The results of Kappa scores within the same institution and between institutions showed fair agreement on both variability and level. However, the degree of agreement between readers was relatively good, and there were no differences between institutions. The factor contributing to differences in the interpretation between the automatic CTG assessment system (Trium) and obstetricians was identified as decelerations. The reason could be due to differences between the assessment of mild variable and mild late, as well as between severe variable and severe late, which caused the agreement on levels to decrease.
Intra-rater reliability for a single obstetrician is higher than the inter-rater agreement rate between obstetricians [
3]. Previous studies have shown that agreement rates among different raters are highly variable [
2], which was also the case in the present study. The reason for this was the assessment of deceleration, with the most common disagreements occurring between mild variable and severe variable, as well as between severe variable and severe late. However, we believed this was due, in part, to assessor factors.
In this study, we examined the factors of disagreement in CTG readings. Differences associated with the subjectivity of readers and interpretation of guidelines were some hypothesized factors, but the results of this study negate these hypotheses.

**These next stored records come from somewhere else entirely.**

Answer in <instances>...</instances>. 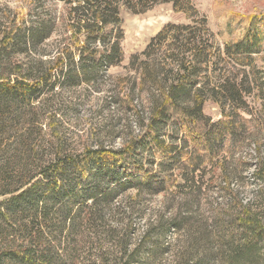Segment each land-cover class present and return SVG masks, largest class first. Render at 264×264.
<instances>
[{
	"label": "trees",
	"instance_id": "obj_1",
	"mask_svg": "<svg viewBox=\"0 0 264 264\" xmlns=\"http://www.w3.org/2000/svg\"><path fill=\"white\" fill-rule=\"evenodd\" d=\"M32 2L0 5V264H264V158L236 157L254 166L246 200L223 155L253 138L245 115L251 81L264 86L253 57L264 52V15L227 24L239 34L219 46L191 0ZM158 3L188 22L164 25L125 74L108 75L123 60L120 8ZM106 80L139 130L119 147L79 145L64 94ZM209 99L216 122L202 110ZM214 181L227 202L211 199Z\"/></svg>",
	"mask_w": 264,
	"mask_h": 264
},
{
	"label": "rangeland",
	"instance_id": "obj_2",
	"mask_svg": "<svg viewBox=\"0 0 264 264\" xmlns=\"http://www.w3.org/2000/svg\"><path fill=\"white\" fill-rule=\"evenodd\" d=\"M191 2L199 15L206 18L207 26L213 34V42L219 46H222L226 39L231 40L239 34L237 29L228 34L225 29L227 24L236 25L238 21L244 23L247 18L264 15V0H191ZM31 3H33L32 0H0L1 7L6 4L12 10L22 7L25 11ZM52 10L57 18L63 17L65 9L62 3L54 2ZM120 19L119 28L123 33L121 40L123 60L119 66L109 69L108 75L112 77L125 74L130 57L143 51L150 39L164 25L188 22L186 16L183 13L175 12L170 3H158L142 14H133L121 7ZM253 57L256 66L255 74L257 73L256 76L262 80L264 77V52L254 54ZM230 65L228 64V66ZM235 69H237L239 78L244 74L246 81L253 79V74L249 72L248 67L236 65ZM107 83H109L108 80L103 82L100 89L99 85H83L66 91L63 98L64 102L66 101L65 104L60 102L66 111V132L74 137L79 145L104 143L112 147H119L125 138L136 134L139 130L138 115H132L126 106L110 98V86ZM251 83L255 86L247 101L248 109L253 114L245 115L247 119H250V123L245 126L253 138L251 141H244L241 144L235 142L239 145L238 149L233 144L227 146L224 150L225 153L223 152L224 157H227L225 160L228 164L227 167L234 172L231 188L234 190L242 183L244 186L243 197L246 200L251 198L253 190L257 187L251 177L254 166L249 165L242 168L241 162L236 161V157L244 156L252 159L255 156L259 157L260 154V157L264 158V86L255 84L254 79ZM202 110L212 122L221 119V108L211 99L204 103ZM232 151H235L236 155L233 159H228ZM254 161L256 160L252 162ZM213 173L214 170H211L206 179ZM215 183L217 182L214 181L212 186L210 185V189L213 190L210 192L211 199L213 202H227L232 194L230 192L227 194L222 190L218 193L219 187ZM159 199L161 200V198ZM200 208L204 212L206 211L205 215L207 216L209 209L207 204L202 202Z\"/></svg>",
	"mask_w": 264,
	"mask_h": 264
}]
</instances>
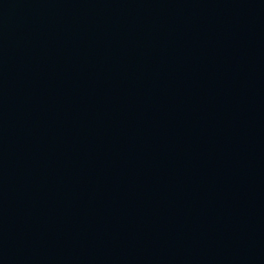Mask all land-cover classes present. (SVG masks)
Returning a JSON list of instances; mask_svg holds the SVG:
<instances>
[{
    "label": "water",
    "instance_id": "water-1",
    "mask_svg": "<svg viewBox=\"0 0 264 264\" xmlns=\"http://www.w3.org/2000/svg\"><path fill=\"white\" fill-rule=\"evenodd\" d=\"M0 264H264V0H0Z\"/></svg>",
    "mask_w": 264,
    "mask_h": 264
}]
</instances>
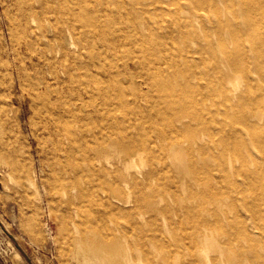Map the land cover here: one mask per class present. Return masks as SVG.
<instances>
[{
    "label": "bare ground",
    "instance_id": "bare-ground-1",
    "mask_svg": "<svg viewBox=\"0 0 264 264\" xmlns=\"http://www.w3.org/2000/svg\"><path fill=\"white\" fill-rule=\"evenodd\" d=\"M1 1L0 121L4 73L77 249L264 264V0Z\"/></svg>",
    "mask_w": 264,
    "mask_h": 264
},
{
    "label": "rangeland",
    "instance_id": "rangeland-1",
    "mask_svg": "<svg viewBox=\"0 0 264 264\" xmlns=\"http://www.w3.org/2000/svg\"><path fill=\"white\" fill-rule=\"evenodd\" d=\"M187 14L198 25L201 17L192 11ZM2 29L7 36V26ZM237 75L236 81H240L242 75ZM2 76L1 103L9 118L0 121V264H99L92 251L77 249L68 237L62 212L54 204L58 197L45 187L47 164L32 126L31 108L17 97L5 103L9 102L6 85L10 78L4 73ZM14 159L20 162L19 168ZM30 175L36 188L28 181ZM148 247H152L150 241ZM142 264H147L144 259Z\"/></svg>",
    "mask_w": 264,
    "mask_h": 264
}]
</instances>
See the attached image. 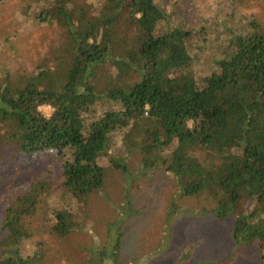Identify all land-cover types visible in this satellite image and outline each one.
<instances>
[{
	"label": "trees",
	"instance_id": "obj_1",
	"mask_svg": "<svg viewBox=\"0 0 264 264\" xmlns=\"http://www.w3.org/2000/svg\"><path fill=\"white\" fill-rule=\"evenodd\" d=\"M240 1L40 0L56 34L44 70L0 84V160L52 152L61 180L38 178L8 201L2 226L15 244L21 215L46 204L54 232L80 225L135 150L146 167L173 172L183 193L208 184L214 216H235L232 240L264 261V23ZM10 250L0 264H30Z\"/></svg>",
	"mask_w": 264,
	"mask_h": 264
},
{
	"label": "rangeland",
	"instance_id": "obj_2",
	"mask_svg": "<svg viewBox=\"0 0 264 264\" xmlns=\"http://www.w3.org/2000/svg\"><path fill=\"white\" fill-rule=\"evenodd\" d=\"M43 6L40 0H0V84L23 83L47 67L41 58L50 50L56 23L40 18ZM239 6L264 23V0H241ZM39 108L47 116L53 111L48 103ZM189 152L207 165L216 163L198 148ZM15 155L0 160V250L32 256L30 264H264L255 246L232 240L235 216H214L216 196L208 184L183 193L173 172L146 167L135 150L124 157L126 171H112L86 203L80 225L66 235L54 232L46 204L32 216L21 215L25 232L15 244L2 226L8 201L38 178L61 180L57 154Z\"/></svg>",
	"mask_w": 264,
	"mask_h": 264
}]
</instances>
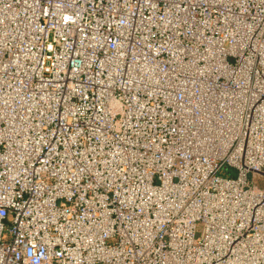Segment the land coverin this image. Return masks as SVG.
<instances>
[{
    "label": "built area",
    "instance_id": "obj_1",
    "mask_svg": "<svg viewBox=\"0 0 264 264\" xmlns=\"http://www.w3.org/2000/svg\"><path fill=\"white\" fill-rule=\"evenodd\" d=\"M257 175L264 0H0V264H264Z\"/></svg>",
    "mask_w": 264,
    "mask_h": 264
},
{
    "label": "rangeland",
    "instance_id": "obj_2",
    "mask_svg": "<svg viewBox=\"0 0 264 264\" xmlns=\"http://www.w3.org/2000/svg\"><path fill=\"white\" fill-rule=\"evenodd\" d=\"M229 171H233V170L223 169L220 171V175L229 176ZM254 178H255V180L259 181L260 183H262L264 185V177L263 176L257 175ZM249 179L252 180V174H250ZM201 228H202V225L199 224V230H201Z\"/></svg>",
    "mask_w": 264,
    "mask_h": 264
},
{
    "label": "water",
    "instance_id": "obj_3",
    "mask_svg": "<svg viewBox=\"0 0 264 264\" xmlns=\"http://www.w3.org/2000/svg\"><path fill=\"white\" fill-rule=\"evenodd\" d=\"M224 169H227L226 167Z\"/></svg>",
    "mask_w": 264,
    "mask_h": 264
}]
</instances>
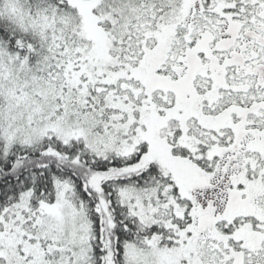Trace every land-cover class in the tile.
Instances as JSON below:
<instances>
[{"label":"snow or ice","instance_id":"snow-or-ice-1","mask_svg":"<svg viewBox=\"0 0 264 264\" xmlns=\"http://www.w3.org/2000/svg\"><path fill=\"white\" fill-rule=\"evenodd\" d=\"M0 264H264V0H0Z\"/></svg>","mask_w":264,"mask_h":264}]
</instances>
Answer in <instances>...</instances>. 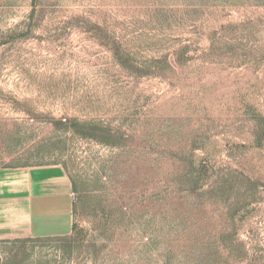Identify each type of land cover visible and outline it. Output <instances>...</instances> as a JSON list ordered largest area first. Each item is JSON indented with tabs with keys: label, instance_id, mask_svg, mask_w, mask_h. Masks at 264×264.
Here are the masks:
<instances>
[{
	"label": "rangeland",
	"instance_id": "rangeland-1",
	"mask_svg": "<svg viewBox=\"0 0 264 264\" xmlns=\"http://www.w3.org/2000/svg\"><path fill=\"white\" fill-rule=\"evenodd\" d=\"M50 164L72 232L0 264H264V0H0V168Z\"/></svg>",
	"mask_w": 264,
	"mask_h": 264
},
{
	"label": "crops",
	"instance_id": "crops-1",
	"mask_svg": "<svg viewBox=\"0 0 264 264\" xmlns=\"http://www.w3.org/2000/svg\"><path fill=\"white\" fill-rule=\"evenodd\" d=\"M73 223V184L61 165L0 168V241L65 236Z\"/></svg>",
	"mask_w": 264,
	"mask_h": 264
}]
</instances>
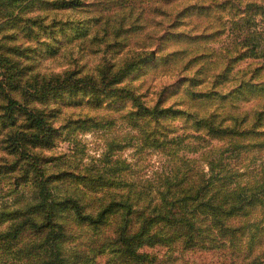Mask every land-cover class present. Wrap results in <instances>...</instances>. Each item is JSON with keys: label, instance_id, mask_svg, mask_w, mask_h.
<instances>
[{"label": "rangeland", "instance_id": "1", "mask_svg": "<svg viewBox=\"0 0 264 264\" xmlns=\"http://www.w3.org/2000/svg\"><path fill=\"white\" fill-rule=\"evenodd\" d=\"M261 82L264 0H0V231L25 221L10 219L14 211L33 218L29 230L38 232L45 217L38 207L41 184L57 201L75 198L90 214L97 203L89 199L131 194L134 182L153 186L148 192L154 195L157 184L148 181L181 154L197 157V146L183 152L150 147L127 113L159 106L167 113L160 123L175 129L170 136L192 135L196 118L215 110L238 114L254 103L252 97L223 99L213 92L227 97L243 84ZM9 98L18 104L10 105ZM22 107L44 118L40 129ZM255 156L226 162L248 173ZM118 174L121 188L100 189ZM121 212L108 214L100 228L78 221L68 207L54 220L73 230L74 242L66 246L81 241L78 251L87 264H110L117 262V251L111 252L116 246L103 254L100 238L120 223ZM33 236H22L13 252L26 253L39 242ZM260 241L251 242V252L264 250V236L258 246ZM142 250L160 264L248 263V256L231 259L227 248L183 250L173 244Z\"/></svg>", "mask_w": 264, "mask_h": 264}, {"label": "trees", "instance_id": "2", "mask_svg": "<svg viewBox=\"0 0 264 264\" xmlns=\"http://www.w3.org/2000/svg\"><path fill=\"white\" fill-rule=\"evenodd\" d=\"M211 92L193 94L201 97L209 96ZM213 93L223 99L235 94L241 96V100L252 97L254 103L238 114L222 115L215 110L196 118L195 134L192 135L182 132L170 136L175 129L160 123V117L167 113L159 106L127 113L130 126L146 134L145 142L150 147L172 146L183 152L190 144L197 146L194 148V152L199 153L197 157L187 159L181 154L176 162L167 164L162 175L148 181L154 186L157 184L154 195L148 192L153 186L142 188L144 186L140 182H134L133 189L129 190L131 194L105 192L101 197L89 199V203H97L90 214L75 198L57 201L41 184L39 197L43 204L38 207L45 210L42 212L45 214L44 223L37 227L38 232L32 233L29 230L32 226L28 225L33 218H28L27 213L13 211L14 216L10 219H26L20 224L13 222L10 230L0 231V264H87L78 251L81 241L69 248L66 246L68 241L74 242L73 230L65 223L55 222L67 207L78 221L97 228L108 214L122 211L120 223L114 225L110 234L104 233L108 237L100 238L98 251L101 253L104 254L110 246H116V250L112 248L111 252L117 251L114 253L117 262L111 260L110 264H160L157 258L142 249L173 244H179L183 250L227 248L231 259L243 257L246 260L248 256L247 264H264V250L253 253L250 248L254 240H261L258 246L261 245L264 236V82L243 84L227 97L217 91ZM8 101L10 105L18 104L11 98ZM22 109L36 121L34 127L40 129V121L44 118L24 107ZM174 113L177 116L188 114L182 110ZM143 117L148 120L142 125ZM151 125L154 128L151 129ZM249 153L256 156L255 167L248 173L244 169H230L226 160ZM113 170L121 172L124 169ZM122 181L120 174L115 175L110 185L103 180L100 189L121 188ZM2 223L0 220V225ZM31 225L36 227L34 223ZM111 234L115 236L111 238ZM25 235H34L39 242L29 244L31 247L20 256V250L15 253L13 249ZM237 244L247 246L246 253L235 248ZM92 250L97 251L95 247Z\"/></svg>", "mask_w": 264, "mask_h": 264}]
</instances>
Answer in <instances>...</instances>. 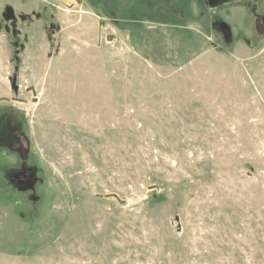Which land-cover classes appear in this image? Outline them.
I'll return each mask as SVG.
<instances>
[{"label":"rangeland","instance_id":"1","mask_svg":"<svg viewBox=\"0 0 264 264\" xmlns=\"http://www.w3.org/2000/svg\"><path fill=\"white\" fill-rule=\"evenodd\" d=\"M0 264H264V0H0Z\"/></svg>","mask_w":264,"mask_h":264},{"label":"water","instance_id":"2","mask_svg":"<svg viewBox=\"0 0 264 264\" xmlns=\"http://www.w3.org/2000/svg\"><path fill=\"white\" fill-rule=\"evenodd\" d=\"M12 87H13V88H15V84H14V81H13V83H12Z\"/></svg>","mask_w":264,"mask_h":264}]
</instances>
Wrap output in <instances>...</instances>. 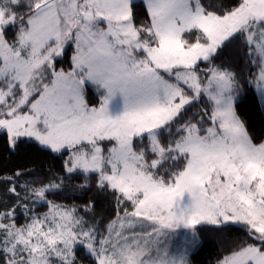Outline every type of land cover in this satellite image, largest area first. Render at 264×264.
I'll list each match as a JSON object with an SVG mask.
<instances>
[{
	"label": "snow or ice",
	"instance_id": "1",
	"mask_svg": "<svg viewBox=\"0 0 264 264\" xmlns=\"http://www.w3.org/2000/svg\"><path fill=\"white\" fill-rule=\"evenodd\" d=\"M230 47L247 74L216 63ZM249 89L264 102V0H0V135L61 159L4 179L0 264H80V249L91 264H189L202 225L244 233L217 264H264ZM74 179L110 193L115 218L62 202Z\"/></svg>",
	"mask_w": 264,
	"mask_h": 264
},
{
	"label": "trees",
	"instance_id": "2",
	"mask_svg": "<svg viewBox=\"0 0 264 264\" xmlns=\"http://www.w3.org/2000/svg\"><path fill=\"white\" fill-rule=\"evenodd\" d=\"M142 1H137L141 3ZM206 4L215 5L218 8H230L235 6L237 0H202ZM10 38V37H9ZM235 58V63L247 74L243 54L237 56V49L230 47L224 50L216 63L228 62ZM66 66V65H65ZM254 70V69H253ZM238 112L245 121L249 133L254 137V142L264 141V106L258 96L251 89L242 94L238 104ZM61 166L58 154H49L38 151L33 142L23 143L18 149L12 150L6 136L0 135V192L4 190V179L12 176L16 171H29L33 175L26 176L24 180H31L35 176L51 171L55 173ZM82 183V179H74L70 182L65 195L67 200L62 202L68 204L83 205L89 201L95 203L93 212L87 217L95 218L97 224L104 225L115 218L117 206L110 193L98 192L95 188L86 194L80 190L73 191L74 186ZM43 211V209H41ZM23 216L20 222H23ZM200 243L198 248L190 255V264H217V260L225 254L226 250L233 246L234 242L243 238L244 233L240 226L234 225L223 231H218L214 226H198ZM77 260L80 264H91L90 258L84 254L83 249L77 251Z\"/></svg>",
	"mask_w": 264,
	"mask_h": 264
},
{
	"label": "rangeland",
	"instance_id": "3",
	"mask_svg": "<svg viewBox=\"0 0 264 264\" xmlns=\"http://www.w3.org/2000/svg\"><path fill=\"white\" fill-rule=\"evenodd\" d=\"M137 1H140V0H137ZM141 1H142V0H141ZM183 233H184V230H183V229L178 230V234H177V236L174 237V238H172V239L169 241V247H170V249L175 250L177 244L179 243L180 239L182 238V234H183ZM198 246H199V245H198ZM198 246L196 247V249L198 248ZM196 249H195V250H196ZM195 250H194V251H195ZM194 251H193V252H194ZM193 252H191V254H192ZM191 254H190V255H191ZM189 261H190V256H189ZM189 264H190V262H189Z\"/></svg>",
	"mask_w": 264,
	"mask_h": 264
},
{
	"label": "crops",
	"instance_id": "4",
	"mask_svg": "<svg viewBox=\"0 0 264 264\" xmlns=\"http://www.w3.org/2000/svg\"><path fill=\"white\" fill-rule=\"evenodd\" d=\"M263 103V106H264V102H262Z\"/></svg>",
	"mask_w": 264,
	"mask_h": 264
}]
</instances>
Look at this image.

Another factor was the quality of CTG, particularly with the automatic CTG assessment system (Trium), where unreadable data is not an option and all readings are classified into some category. Results are always classified into some category even when patterns consist of many indistinguishable complicated patterns in the 10 minutes. In this study as well, mild variable, mild late, severe variable, and severe late sometimes appeared as temporary changes, and these were likely important factors for disagreement between readings.
Kappa scores were used in this study, which are known to be lowered by data bias [
6]. Previous publications have shown that agreement rates decline with worse FHR patterns [
7,
8,
9], which, therefore, was avoided by utilizing CTG from cases with umbilical cord arterial blood pH <7.15 at birth in the current study. Nevertheless, the high percentage of normal waveforms suggested that some Kappa scores may have been lower than they would have normally been. Moreover, one of the limitations of the study was the discrepancy in the results of the automatic CTG assessment system (Trium) due to deceleration; it is suggested to improve this to enhance the agreement on the level.